The Palestinians have been offered a state on multiple occasions and at critical junctures. In 1947, the UN proposed partition into a Jewish state and an Arab state. The Jewish leadership accepted the plan; the Arab side rejected it and launched a war aimed at preventing Israel’s establishment. Subsequent peace offers — most notably those advanced by Israeli Prime Ministers Ehud Barak in 2000 and Ehud Olmert in 2008 — were likewise rejected. Repeatedly, rejection was followed not by renewed diplomacy, but by violence.
After rejecting the 2000 Barak plan, Yasser Arafat initiated the Second Intifada, a sustained campaign of suicide bombings and mass-casualty attacks deliberately targeting Israeli civilians. More recently, in October 2023, Hamas responded to the prospect of Saudi-Israeli normalization — a diplomatic development widely seen as a step toward regional peace — by carrying out the October 7 massacre and taking hostages, an effective declaration of war.

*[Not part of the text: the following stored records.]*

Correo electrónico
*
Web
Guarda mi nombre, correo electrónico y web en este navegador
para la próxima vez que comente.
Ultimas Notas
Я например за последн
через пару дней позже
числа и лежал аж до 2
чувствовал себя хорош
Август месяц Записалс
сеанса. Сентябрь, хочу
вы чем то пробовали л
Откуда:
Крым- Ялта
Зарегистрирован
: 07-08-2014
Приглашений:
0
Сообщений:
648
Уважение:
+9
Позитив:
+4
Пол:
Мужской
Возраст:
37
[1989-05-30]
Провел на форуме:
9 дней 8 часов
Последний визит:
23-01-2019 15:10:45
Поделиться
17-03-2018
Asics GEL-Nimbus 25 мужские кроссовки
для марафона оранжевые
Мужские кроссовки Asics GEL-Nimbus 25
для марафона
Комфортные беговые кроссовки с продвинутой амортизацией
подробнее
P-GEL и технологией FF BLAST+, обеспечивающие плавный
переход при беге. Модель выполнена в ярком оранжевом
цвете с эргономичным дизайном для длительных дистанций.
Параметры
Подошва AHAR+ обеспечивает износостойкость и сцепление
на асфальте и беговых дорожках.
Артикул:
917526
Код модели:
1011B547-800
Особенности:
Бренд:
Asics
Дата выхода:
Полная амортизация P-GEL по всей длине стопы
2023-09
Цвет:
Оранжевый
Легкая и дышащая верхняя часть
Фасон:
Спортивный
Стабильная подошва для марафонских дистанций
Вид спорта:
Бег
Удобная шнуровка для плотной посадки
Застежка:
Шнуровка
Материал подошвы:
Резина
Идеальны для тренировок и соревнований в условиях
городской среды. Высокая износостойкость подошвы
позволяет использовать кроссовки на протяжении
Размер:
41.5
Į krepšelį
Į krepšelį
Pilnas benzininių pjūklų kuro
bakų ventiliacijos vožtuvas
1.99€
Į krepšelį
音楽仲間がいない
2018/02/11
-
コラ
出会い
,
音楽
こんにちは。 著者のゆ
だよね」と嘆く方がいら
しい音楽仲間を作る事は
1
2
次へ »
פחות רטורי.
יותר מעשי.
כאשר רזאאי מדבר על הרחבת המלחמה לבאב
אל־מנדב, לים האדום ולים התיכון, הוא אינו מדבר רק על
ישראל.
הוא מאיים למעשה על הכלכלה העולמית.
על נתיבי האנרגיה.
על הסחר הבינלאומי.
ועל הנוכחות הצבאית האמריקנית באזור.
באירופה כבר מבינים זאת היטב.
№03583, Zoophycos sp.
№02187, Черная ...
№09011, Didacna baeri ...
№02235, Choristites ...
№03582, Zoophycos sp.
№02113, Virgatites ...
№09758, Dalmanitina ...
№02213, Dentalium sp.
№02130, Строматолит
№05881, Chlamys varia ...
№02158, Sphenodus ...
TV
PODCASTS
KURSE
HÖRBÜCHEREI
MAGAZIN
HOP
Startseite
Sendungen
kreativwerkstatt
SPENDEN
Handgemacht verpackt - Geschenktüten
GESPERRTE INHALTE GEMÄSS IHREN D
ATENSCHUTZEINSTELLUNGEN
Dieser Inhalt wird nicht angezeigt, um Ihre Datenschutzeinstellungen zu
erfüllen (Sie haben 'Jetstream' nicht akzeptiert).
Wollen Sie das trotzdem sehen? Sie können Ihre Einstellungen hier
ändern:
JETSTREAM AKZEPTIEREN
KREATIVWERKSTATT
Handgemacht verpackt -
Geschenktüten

The central obstacle to peace is therefore not the absence of Palestinian statehood, but the persistent refusal by Palestinian leadership to accept the Jewish people’s right to self-determination in their historic homeland. This refusal is reinforced through state-sanctioned anti-Israel and antisemitic incitement, the glorification of terrorism, and insistence on a so-called “right of return” into sovereign Israel for millions incorrectly designated as refugees by UNRWA — a demand that would dismantle Israel demographically rather than resolve the conflict through mutual recognition and acceptance of Israel’s right to exist.
Recognizing a Palestinian state without requiring any binding commitments from the Palestinians — such as renouncing terrorism, recognizing Israel’s right to exist, ending incitement, abandoning claims to a so-called “right of return” into sovereign Israel, and resolving the conflict through direct negotiations — does not advance peace. It rewards decades of rejectionism and violent aggression while dismissing Israel’s right to security and self-defense.
Doing so in the immediate aftermath of October 7 sends an especially dangerous message that mass murder, hostage-taking, and jihadi terrorism are not impediments to statehood, but effective means of achieving it. This is not a path to peace. It is an incentive for continued violence and perpetual conflict.